Reading text >>
········

PPU rendering

From NESdev Wiki
Jump to navigationJump to search

Drawing overview

The PPU outputs a picture region of 256x240 pixels and a border region extending 16 pixels left, 11 pixels right, and 2 pixels down (283x242). The picture region is generated by doing memory fetches that fill shift registers, from which a pixel is selected. It is composed of a background region filling the entire screen and smaller sprites that may be placed nearly anywhere on it. In the border and any transparent pixel, the PPU displays the palette index selected by the PPU's EXT input, which is grounded to index 0 in stock consoles.

Picture region

                                         [BBBBBBBB] - Next tile's pattern data,
                                         [BBBBBBBB] - 2 bits per pixel
                                          ||||||||<----[Transfers every inc hori(v)]
                                          vvvvvvvv
      Serial-to-parallel - [AAAAAAAA] <- [BBBBBBBB] <- [1...] - Parallel-to-serial
         shift registers - [AAAAAAAA] <- [BBBBBBBB] <- [1...] - shift registers
                            vvvvvvvv
                            ||||||||   [Sprites 0..7]----+  [EXT in]----+
                            ||||||||                     |              |
[fine_x selects a bit]---->[  Mux   ]------------>[Priority mux]----->[Mux]---->[Pixel]
                            ||||||||                              |
                            ^^^^^^^^                              +------------>[EXT out]
      Serial-to-parallel - [PPPPPPPP] <- [P] - 1-bit latch
         shift registers - [PPPPPPPP] <- [P] - 1-bit latch
                                          ^
                                          |<--------[Transfers every inc hori(v)]
                                     [  Mux   ]<----[coarse_x bit 1 and coarse_y bit 1 select 2 bits]
                                      ||||||||
                                      ^^^^^^^^
                                     [PPPPPPPP] - Next tile's attributes data

To generate the background in the picture region, the PPU performs memory fetches on dots 321-336 and 1-256 of scanlines 0-239 and 261. Each memory fetch takes 2 dots: on the 1st, the full address is placed onto the PPU's address bus and the low 8 bits are stored into an external address latch, and on the 2nd, the read is performed. Fetches require 2 dots because the same physical pins are used for the data bus and low 8 bits of address, so the address must be latched externally before a read can be done.

········

Exercise requirements >>
(a) The PPU rendering text above says the border region extends beyond the picture region in several directions. List each direction with its width in pixels.
(b) According to the PPU rendering text, on which dots and scanlines does the PPU perform memory fetches to generate the background?
(c) Resume the PPU rendering text from the point where it stops.

Given material >>
········

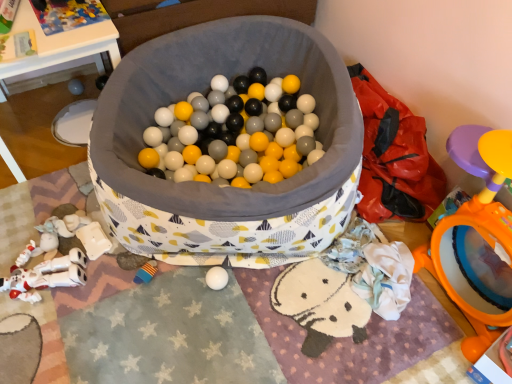
Identify the location of free spot to the left of soft plush toy at lower left, which appears as the first toy when ordered from the bottom. This screenshot has height=384, width=512. (101, 281).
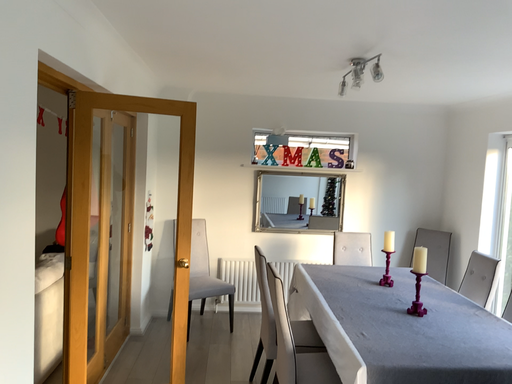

········

Answer list >>
(a)
Left: 16 pixels
Right: 11 pixels
Down: 2 pixels

(b) On dots 321-336 and 1-256 of scanlines 0-239 and 261.

(c)
In each 8-dot window, the PPU performs the 4 memory fetches required to produce 8 pixels, fully occupying the PPU bus. Using the current scroll register, v, to produce the target addresses, the PPU fetches a tile ID from the nametable, attributes data from the attributes table, and the low and then high bitplane of the pattern data for that tile ID. The fetched bytes are stored in internal registers.

On every 8th dot in these background fetch regions (the same dot on which the coarse x component of v is incremented), the pattern and attributes data are transferred into registers used for producing pixel data. For the pattern data, these transfers are into the high 8 bits of two 16-bit shift registers. For the attributes data, only 2 bits are transferred and into two 1-bit latches that feed 8-bit shift registers. The concept for both is the same, differing merely because the attributes data is the same for all 8 pixels, negating the need to store 8 copies of it.

On every dot in these background fetch regions, a 4-bit pixel is selected by the fine x register from the low 8 bits of the pattern and attributes shift registers, which are then shifted.

The PPU then selects between this background pixel and the 4-bit sprite pixel produced by the OAM process. This selection depends on whether each pixel is transparent (low 2 bits are both 0) and the sprite's priority (whether it appears in front of (0) or behind (1) the background). If both are transparent, the background pixel is selected. After the selection, the pixel is now 5-bit, with the new top bit determined by whether background (0) or sprites (1) was selected. If the PPU is configured to output on its EXT pins, it outputs the low 4 bits of the selected pixel.

If the selected pixel is transparent, it is replaced with the EXT input: bit 4 is always 0, and bits 3-0 take the values of EXT3-0. The PPU's 4 EXT pins are grounded in all known console variations, so this input is normally 0. If the PPU is configured for EXT output, then the input value is always 0. (However, because these pins are grounded, EXT should never be in output mode because it could cause physical damage.)

The result of all of this is a 5-bit index used to look up a value from palette RAM. This value is a color, which can be modified by the emphasis and greyscale features of the PPUMASK register and is then drawn as a pixel.

As-used, EXT input always produces an all-0 value, so transparent pixels always display the color at $3F00 in palette RAM, referred to as the 'backdrop' color.

Priority multiplexer decision table
BG pixel Sprite pixel Priority Output
0 0 X EXT in ($3F00)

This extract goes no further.